White Like Me

This video segment narrated by anti-racist educator and advocate, Tim Wise, explored avenues in our society where there was (and still is) vast disparities between races. The video hit on topics, like the War on Drugs, the prison system, education, housing, and other aspects of American society in which racial discrimination has been a topic of conversation. Tim Wise goes through the topics above and how they have played a major part in shaping the way our society is structured. It is no secret that being white (or being perceived as white) brings with it a vast number of advantages. Between 1934 and 1962, 98%  of FHA loan recipients were white. That statistic just shows how people of color were given the short end of the stick. White privileges are seen through better job opportunities, housing access and education opportunities. When there have been programs designed to help disadvantaged communities, they have been taken away or funding has been cut because of how the media portrays welfare as a poor, black issue. This is unfortunate due to the fact that the clear majority of whites benefit from government assistance programs. Tim highlights many cases in which a narrative has been spun around black people that turns white people against them. By constantly spinning these stories of how people of color are abusing the system or taking over the country, the political elites can continue to manipulate white racial fears against the other.

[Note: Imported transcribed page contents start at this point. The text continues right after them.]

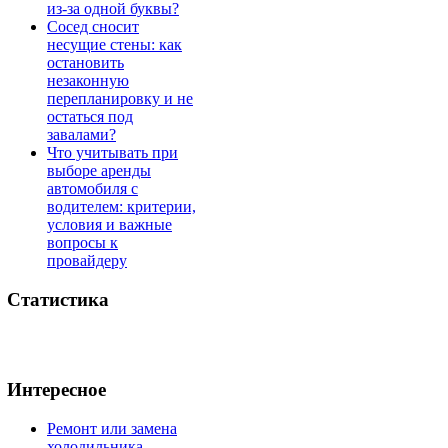
из-за одной буквы?
Сосед сносит
несущие стены: как
остановить
незаконную
перепланировку и не
остаться под
завалами?
Что учитывать при
выборе аренды
автомобиля с
водителем: критерии,
условия и важные
вопросы к
провайдеру
Статистика
Интересное
Ремонт или замена
холодильника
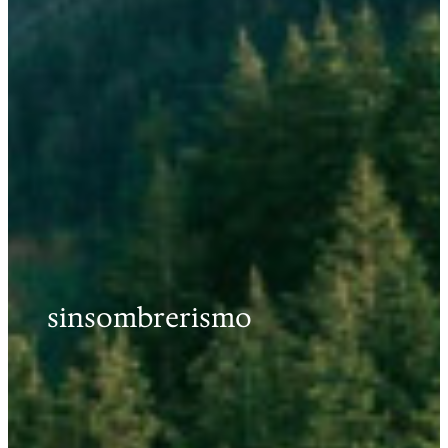
sinsombrerismo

I enjoyed this video, because it brought up topics that are even in discussion 5 years later. It brought up various moments in history I was not aware of until now. The way it demystified certain myths surrounding people of color that have been spun in our society was very well done. One particular moment hitting on how people of color have to strive to break down certain stereotypes, especially within the education system, really resonated with me. I have always felt like I needed to act a certain way to be accepted by white people, since they tend to hold positions of power. I thought of myself as an example that black people are not the stereotypes placed on us; we are so much more. When talking about how to move from a post racist society to a more progressive one, I am always at a loss of words. However, this video taught me the holes of logic that are present in a colorblindness ideology. Choosing to close your eyes to the reality is no way to improve the state of our country. Instead of being colorblind, we should strive to be color conscious. We must embrace our past, so we can not repeat the same mistakes. White people must use their privilege in a way that sparks change and motivates others to do the same.